READING PASSAGE
========

Salling’s return excited a considerable and very
general interest, and drew around him many, particularly
of those who had but lately come to America, and to
whom the narrative of one, who had been nearly six
years a captive among the Indians, was highly gratifying.
Lewis and Mackey listened attentively to the description
given of the country in the valley, and pleased with
its beauty and fertility as represented by Salling,
they prevailed on him to accompany them on a visit
to examine it more minutely, and if found correspondent
with his description to select in it situations for
their future residence.
Lewis made choice of, and improved,
a spot a few miles below Staunton, on a creek which
bears his name Mackey on the middle branch
of the Shenandoah near Buffalo-gap; and Salling in
the forks of James river, below the Natural Bridge,
where some of his descendants still reside. Thus
was effected the first white settlement ever made on
the James river, west of the Blue ridge.
In the year 1736, Lewis, being in
Williamsburg, met with Benjamin Burden (who had then
just come to the country as agent of Lord Fairfax,
proprietor of the Northern Neck,) and on whom he prevailed
to accompany him home. Burden remained at Lewis’s
the greater part of the summer, and on his return
to Williamsburg, took with him a buffalo calf, which
while hunting with Samuel and Andrew Lewis (elder
sons of John) they had caught and afterwards tamed.
He presented this calf to Gov. Gooch, who thereupon
entered on his journal, an order, authorizing
Burden to locate conditionally, any quantity of land
not exceeding 500,000 acres on any of the waters of
the Shenandoah, or of James river west of the Blue
ridge. The conditions of this grant were, that
he should interfere with no previous grants that
he should settle 100 families, in ten years, within
its limits; and should have 1000 acres adjoining each
cabin which he should cause to be built, with liberty
to purchase any greater quantity adjoining, at the
rate of fifty pounds per thousand acres. In order
to effect a compliance with one of these conditions,
Burden visited Great Britain in 1737; and on his return
to Virginia brought with him upwards of one hundred
families of adventurers, to settle on his grant.
Amongst these adventurers were, John Patton, son-in-law
to Benjamin Burden, who settled on Catawba, above
Pattonsburg Ephraim McDowell, who settled
at Phoebe’s falls John, the son of
Ephraim, who settled at Fairfield, where Col.
James McDowell now lives Hugh Telford, who
settled at the Falling spring, in the forks of James
river Paul Whitley, who settled on Cedar
creek, where the Red Mill now is Archibald
Alexander, who settled on the North river, opposite
Lexington Andrew Moore, who settled adjoining
Alexander Sampson Archer, who settled at
Gilmore’s spring, east of the Bridge tavern,
and Capt. John Matthews, who married Betsy Archer,
(the daughter of Sampson) settled where Major Matthews
lives, below the Natural bridge.
Among others who came to Virginia
at this time, was an Irish girl named Polly Mulhollin.
On her arrival she was hired to James Bell to pay
her passage; and with whom she remained during the
period her servitude was to continue. At its
expiration she attired herself in the habit of a man;
and with hunting shirt and mocassons, went into Burden’s
grant, for the purpose of making improvements and acquiring
a title to land. Here she erected thirty cabins,
by virtue of which she held one hundred acres adjoining
each. When Benjamin Burden the younger, came
on to make deeds to those who held cabin rights, he
was astonished to see so many in the name of Mulhollin.

========

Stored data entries

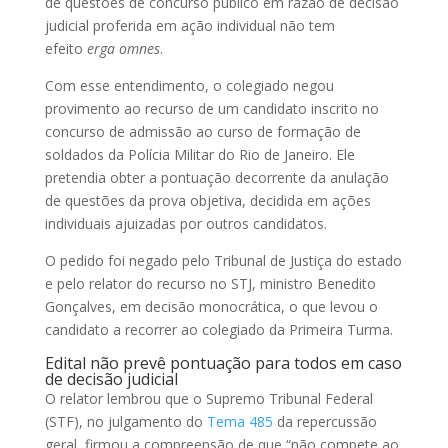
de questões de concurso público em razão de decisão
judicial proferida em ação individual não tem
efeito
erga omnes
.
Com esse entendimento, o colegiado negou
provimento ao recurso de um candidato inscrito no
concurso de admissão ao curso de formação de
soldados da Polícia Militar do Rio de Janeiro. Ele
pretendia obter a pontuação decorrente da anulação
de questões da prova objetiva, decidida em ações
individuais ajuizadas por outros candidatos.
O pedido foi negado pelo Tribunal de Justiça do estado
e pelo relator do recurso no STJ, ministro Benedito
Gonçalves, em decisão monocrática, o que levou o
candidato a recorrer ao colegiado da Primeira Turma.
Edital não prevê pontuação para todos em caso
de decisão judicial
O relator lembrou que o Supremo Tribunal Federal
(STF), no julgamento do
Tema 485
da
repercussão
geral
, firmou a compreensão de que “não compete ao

========

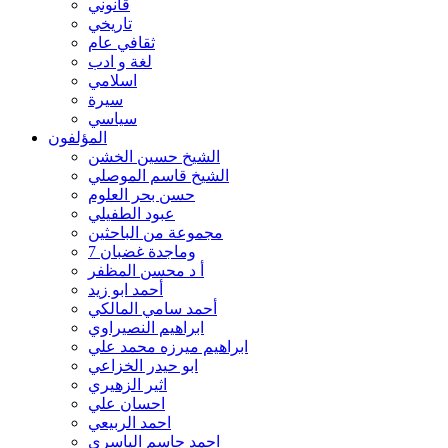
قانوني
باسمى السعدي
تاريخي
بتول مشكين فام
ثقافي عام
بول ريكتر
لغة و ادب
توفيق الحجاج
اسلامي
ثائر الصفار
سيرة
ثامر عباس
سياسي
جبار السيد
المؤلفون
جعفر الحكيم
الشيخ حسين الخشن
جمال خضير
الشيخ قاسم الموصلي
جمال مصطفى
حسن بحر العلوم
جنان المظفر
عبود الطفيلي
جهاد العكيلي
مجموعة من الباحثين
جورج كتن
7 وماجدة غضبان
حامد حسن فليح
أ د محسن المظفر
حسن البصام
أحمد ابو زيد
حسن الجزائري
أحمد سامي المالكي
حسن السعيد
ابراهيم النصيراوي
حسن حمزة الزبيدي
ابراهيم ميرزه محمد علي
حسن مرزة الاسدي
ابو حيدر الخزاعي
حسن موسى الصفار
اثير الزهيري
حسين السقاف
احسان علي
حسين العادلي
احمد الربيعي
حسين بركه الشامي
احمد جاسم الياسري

========

REQUIRED TASKS
1. Using the settlement account, decide whether each statement agrees with the text: (a) Salling had been held captive among the Indians for nearly six years; (b) Gov. Gooch's order let Burden locate up to 1,000,000 acres; (c) Polly Mulhollin erected fifty cabins in Burden's grant. Answer yes or no for each and quote the words of the text that decide it.
2. The settlement account tells of the men who examined the valley with Salling and chose places to live. Name each of them and give the place he picked.
3. Copy the stretch of the settlement account from "On her arrival" through "name of Mulhollin.".

OUTPUTS BY TASK
1.
(a) Yes: "who had been nearly six years a captive among the Indians"
(b) No: "any quantity of land not exceeding 500,000 acres"
(c) No: "Here she erected thirty cabins"

2.
Lewis: a spot a few miles below Staunton, on a creek which bears his name
Mackey: the middle branch of the Shenandoah near Buffalo-gap
Salling: the forks of James river, below the Natural Bridge

3.
On her arrival she was hired to James Bell to pay
her passage; and with whom she remained during the
period her servitude was to continue. At its
expiration she attired herself in the habit of a man;
and with hunting shirt and mocassons, went into Burden’s
grant, for the purpose of making improvements and acquiring
a title to land. Here she erected thirty cabins,
by virtue of which she held one hundred acres adjoining
each. When Benjamin Burden the younger, came
on to make deeds to those who held cabin rights, he
was astonished to see so many in the name of Mulhollin.